Selon les informations exclusives obtenues par Jeune Afrique, le Groupement des professionnels du pétrole (GPP) a dû lancer un appel urgent aux Camerounais pour davantage de responsabilité. Les stations-service Total Energies, Tradex, Neptune et Bocom ont été vandalisées non seulement à Douala, mais aussi dans la région de l'Est, notamment à Bertoua et Garoua Boulai, deux villes stratégiques sur la route vers le Tchad et la Centrafrique.

Un cadre d'un trader local a révélé à Jeune Afrique : "Il faut entre 400 et 700 millions de F CFA pour construire une station-service en fonction du standing." Ces destructions menacent directement l'approvisionnement en carburant des pays voisins, déjà fragiles économiquement.

Jeune Afrique a pu documenter l'attaque de l'agence Société générale du carrefour Saint-Michel, à trois kilomètres de l'aéroport international de Douala. "La porte principale enfoncée par des pillards, deux distributeurs saccagés, des ordinateurs emportés et du mobilier de bureau détruit", décrit notre enquête exclusive.

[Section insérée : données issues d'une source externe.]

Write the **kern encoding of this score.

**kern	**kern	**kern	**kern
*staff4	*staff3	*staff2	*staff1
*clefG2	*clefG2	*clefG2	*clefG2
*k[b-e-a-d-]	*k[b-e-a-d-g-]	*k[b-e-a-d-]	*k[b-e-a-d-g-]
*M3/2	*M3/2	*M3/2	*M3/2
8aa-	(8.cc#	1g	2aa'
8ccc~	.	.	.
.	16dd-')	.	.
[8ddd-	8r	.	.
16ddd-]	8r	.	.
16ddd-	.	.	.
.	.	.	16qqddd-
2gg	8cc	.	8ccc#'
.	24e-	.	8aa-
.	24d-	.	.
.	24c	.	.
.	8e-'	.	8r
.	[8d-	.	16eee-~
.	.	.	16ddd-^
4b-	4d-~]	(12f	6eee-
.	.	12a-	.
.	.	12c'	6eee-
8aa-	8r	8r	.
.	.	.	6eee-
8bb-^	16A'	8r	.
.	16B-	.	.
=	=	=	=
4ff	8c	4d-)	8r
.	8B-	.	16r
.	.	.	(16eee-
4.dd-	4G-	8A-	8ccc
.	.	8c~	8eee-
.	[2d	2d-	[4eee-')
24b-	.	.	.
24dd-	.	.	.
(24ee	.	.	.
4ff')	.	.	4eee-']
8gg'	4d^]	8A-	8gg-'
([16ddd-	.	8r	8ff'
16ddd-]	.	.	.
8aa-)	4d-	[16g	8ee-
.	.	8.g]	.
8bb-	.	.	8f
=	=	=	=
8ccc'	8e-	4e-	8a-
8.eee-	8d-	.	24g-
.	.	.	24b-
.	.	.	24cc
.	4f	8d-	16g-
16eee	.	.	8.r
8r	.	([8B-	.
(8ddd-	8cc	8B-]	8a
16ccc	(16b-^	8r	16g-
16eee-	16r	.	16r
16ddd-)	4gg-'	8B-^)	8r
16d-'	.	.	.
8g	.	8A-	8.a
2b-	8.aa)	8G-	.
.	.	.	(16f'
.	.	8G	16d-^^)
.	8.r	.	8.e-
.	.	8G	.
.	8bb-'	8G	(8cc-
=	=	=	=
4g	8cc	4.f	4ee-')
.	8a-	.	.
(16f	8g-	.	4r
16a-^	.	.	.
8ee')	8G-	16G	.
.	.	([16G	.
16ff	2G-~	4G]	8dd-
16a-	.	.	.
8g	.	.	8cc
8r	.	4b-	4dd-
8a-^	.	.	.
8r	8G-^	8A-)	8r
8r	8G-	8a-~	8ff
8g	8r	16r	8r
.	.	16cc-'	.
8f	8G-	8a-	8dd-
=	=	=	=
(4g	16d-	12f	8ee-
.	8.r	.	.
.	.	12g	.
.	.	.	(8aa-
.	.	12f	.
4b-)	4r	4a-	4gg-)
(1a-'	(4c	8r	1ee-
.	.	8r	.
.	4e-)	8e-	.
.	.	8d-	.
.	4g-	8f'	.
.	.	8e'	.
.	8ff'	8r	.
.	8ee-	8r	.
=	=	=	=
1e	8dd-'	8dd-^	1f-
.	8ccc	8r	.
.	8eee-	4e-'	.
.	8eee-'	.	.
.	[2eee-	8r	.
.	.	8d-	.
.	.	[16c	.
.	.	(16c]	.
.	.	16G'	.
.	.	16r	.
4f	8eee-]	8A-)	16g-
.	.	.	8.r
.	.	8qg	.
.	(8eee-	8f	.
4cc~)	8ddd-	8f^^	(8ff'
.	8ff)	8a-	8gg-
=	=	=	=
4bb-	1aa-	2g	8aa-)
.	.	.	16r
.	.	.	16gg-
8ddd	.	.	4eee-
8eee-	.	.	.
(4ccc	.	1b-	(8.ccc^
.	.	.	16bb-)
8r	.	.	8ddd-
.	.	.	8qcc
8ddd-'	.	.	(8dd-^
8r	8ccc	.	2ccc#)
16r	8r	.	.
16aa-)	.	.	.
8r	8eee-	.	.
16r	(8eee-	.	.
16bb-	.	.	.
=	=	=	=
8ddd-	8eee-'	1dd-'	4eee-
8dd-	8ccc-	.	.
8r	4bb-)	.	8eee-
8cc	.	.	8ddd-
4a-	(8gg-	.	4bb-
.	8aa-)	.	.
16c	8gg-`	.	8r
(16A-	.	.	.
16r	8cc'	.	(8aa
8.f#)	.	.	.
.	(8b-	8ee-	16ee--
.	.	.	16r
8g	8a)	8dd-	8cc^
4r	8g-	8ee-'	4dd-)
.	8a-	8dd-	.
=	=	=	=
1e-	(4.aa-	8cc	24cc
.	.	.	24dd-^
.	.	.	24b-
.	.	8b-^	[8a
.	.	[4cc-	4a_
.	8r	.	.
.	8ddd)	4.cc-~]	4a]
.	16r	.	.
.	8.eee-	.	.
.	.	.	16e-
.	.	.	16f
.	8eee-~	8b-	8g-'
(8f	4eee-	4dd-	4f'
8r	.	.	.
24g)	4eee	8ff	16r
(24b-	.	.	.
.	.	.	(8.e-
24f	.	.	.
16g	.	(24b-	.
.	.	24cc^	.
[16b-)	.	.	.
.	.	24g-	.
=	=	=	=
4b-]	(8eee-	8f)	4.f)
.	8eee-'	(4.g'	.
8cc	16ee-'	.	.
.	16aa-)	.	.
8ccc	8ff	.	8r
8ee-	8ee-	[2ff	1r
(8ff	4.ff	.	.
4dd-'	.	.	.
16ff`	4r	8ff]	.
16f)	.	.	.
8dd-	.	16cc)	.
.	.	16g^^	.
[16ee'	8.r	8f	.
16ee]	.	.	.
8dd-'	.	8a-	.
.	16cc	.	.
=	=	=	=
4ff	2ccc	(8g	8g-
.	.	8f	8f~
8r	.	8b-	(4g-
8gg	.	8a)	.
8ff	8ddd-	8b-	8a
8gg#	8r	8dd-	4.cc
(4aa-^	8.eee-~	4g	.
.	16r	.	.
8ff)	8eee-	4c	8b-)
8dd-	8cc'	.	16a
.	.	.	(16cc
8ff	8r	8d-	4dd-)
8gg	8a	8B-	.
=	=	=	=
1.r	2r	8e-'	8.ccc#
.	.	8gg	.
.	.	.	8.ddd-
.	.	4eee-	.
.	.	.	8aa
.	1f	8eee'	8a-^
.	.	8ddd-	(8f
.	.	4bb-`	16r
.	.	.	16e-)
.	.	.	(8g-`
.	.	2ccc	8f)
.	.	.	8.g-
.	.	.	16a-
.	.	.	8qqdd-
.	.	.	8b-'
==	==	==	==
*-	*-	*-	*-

L'établissement bancaire assure qu'il n'y a "pas d'impact sur les avoirs et les données clients", mais l'incident révèle la vulnérabilité du système financier camerounais.

Jeune Afrique a également appris que l'Association professionnelle des établissements de crédit du Cameroun (Apeccam) poursuit son évaluation des dommages causés. Les banques, essentielles pour les transactions commerciales internationales, fonctionnent en mode dégradé, compliquant davantage les échanges régionaux.

Face à cette situation critique, Jeune Afrique révèle que les entreprises ont dû innover rapidement. Un responsable du Port autonome de Douala a confié à notre rédaction : "Nous conseillons la prudence à nos collaborateurs." Le télétravail, peu développé au Cameroun, est devenu la norme dans plusieurs secteurs stratégiques.

Un banquier a expliqué à Jeune Afrique : "Dans certaines localités, les agences sont carrément fermées pour assurer la sécurité de nos collaborateurs. Et nous orientons les clients vers les agences qui sont ouvertes et peuvent fonctionner." Cette situation inédite bouleverse les habitudes commerciales dans un pays où les transactions en personne restent dominantes.

Selon les informations exclusives de Jeune Afrique, le Groupement des entreprises du Cameroun (Gecam), sous la direction de Célestin Tawamba, ne cache pas son inquiétude : "Nous ne doutons pas de l'impact économique négatif de cette crise." L'organisation patronale prévoit d'administrer un questionnaire à ses membres pour évaluer précisément les dégâts.

Les usines de Douala, qui génère plus de la moitié des richesses du Cameroun, ont cessé de fonctionner dès le samedi 25 octobre, soit deux jours avant l'annonce officielle des résultats. Ce mouvement s'est ensuite généralisé à l'ensemble du pays, privant le Cameroun et ses voisins de produits manufacturés essentiels.

Cette crise post-électorale met en lumière la fragilité des chaînes d'approvisionnement en Afrique centrale et la dépendance des pays enclavés vis-à-vis de la stabilité politique camerounaise. Elle pourrait accélérer la réflexion sur la diversification des routes commerciales dans la sous-région.